▶ PROVIDED PASSAGE
════════════════════

Testimony that is new and noncumulative (see Tavarez v Herrasme, 148 AD3d 576 [1st Dept 2017]), or new testimony contradictory to a previously-submitted affidavit (see Thomas v Gonzalez, 158 AD3d 531 [1st Dept 2018]), may support a motion for renewal; accordingly, the party moving for renewal will not necessarily be faulted for having failed to wait until after the taking of deposition testimony to move for dispositive relief. Such newly-submitted testimony, however, must be sufficient to change the prior determination and, if it is not, renewal must be denied (see Elting v Shawe, 136 AD3d 536 [1st Dept 2016]; Joplin v City of N.Y., 116 AD3d 443 [1st Dept 2014]; Justino v Santiago, 116 AD3d 411 [1st Dept 2014]).

Plaintiff moved solely for renewal, not reargument; accordingly, because the new testimony relied upon by plaintiff as to where defendant was looking is not instructive on the issue of right of way (see Vehicle and Traffic Law § 1111[a][1]), the court's determination is confined to whether the new testimony relied upon by plaintiff warrants renewal, and whether it establishes, as a matter of law, that defendant violated Vehicle and Traffic Law § 1146(a), § 1163(a) or both and that such violation, if any, proximately caused the accident. Plaintiff's motion for partial summary judgment on the issue of defendant's liability cannot be granted if triable issues of fact remain as to whether defendant failed to exercise due care to avoid the accident (see Hernandez v N.Y.C. Transit Auth., 52 AD3d 367 [1st Dept 2008]).

════════════════════

▶ INFORMATION SUPPLIED

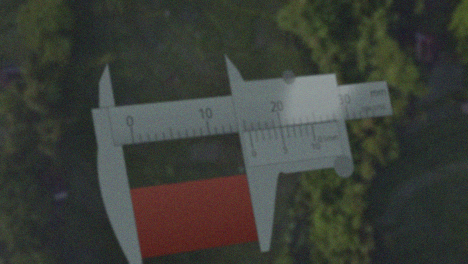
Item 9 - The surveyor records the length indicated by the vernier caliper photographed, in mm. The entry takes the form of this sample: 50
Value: 15.5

════════════════════

▶ QUESTIONS TO ANSWER
1. In the ruling on the renewal motion, what must newly-submitted testimony be sufficient to do for renewal to be granted?
2. Name every case cited in the ruling on the renewal motion.
3. Please carry on the ruling on the renewal motion from its last sentence.
The listing has no connection to the ruling on the renewal motion.

▶ SET OF ANSWERS
1. It must be sufficient to change the prior determination.

2. Tavarez v Herrasme; Thomas v Gonzalez; Elting v Shawe; Joplin v City of N.Y.; Justino v Santiago; Hernandez v N.Y.C. Transit Auth.

3.
Defendant testified that she activated her left directional control approximately half a block away from the traffic signal, and remained stopped at the red light behind one vehicle for less than 30 seconds before the light turned green. Nothing obstructed defendant's view of the crosswalk to her left. When the light turned green, the vehicle in front of defendant's vehicle proceeded straight through the intersection. Before beginning the turn from Barretto Street onto Garrison Avenue, defendant looked to her left, then to her right. When defendant looked to her left, there were no pedestrians waiting at the corner, entering the crosswalk or in the crosswalk. After looking in both directions, defendant started her turn. The accident happened when the front of defendant's vehicle reached the crosswalk. Defendant's highest rate of speed while making the turn was 5 miles per hour; she knew this because she looked at her speedometer while turning. Defendant did not recall where she was looking immediately prior to the impact and did not see plaintiff at any time prior to the impact; however, defendant was looking to her left as she started her turn. Defendant testified that the accident occurred "a couple of seconds" after the light turned green; however, given the stenographer's transcription of this line of questioning, this particular answer is not wholly informative on the point.

Defendant's stop at the intersection with the appropriate turn signal engaged and proceeding at a reasonable speed upon the light turning green only after looking to the left and right raises issues of fact as to whether she exercised due care (see Olson v Dougherty, 128 AD2d 920 [3rd Dept 1987]), even though she looked at her speedometer during the turn (see Russell, supra).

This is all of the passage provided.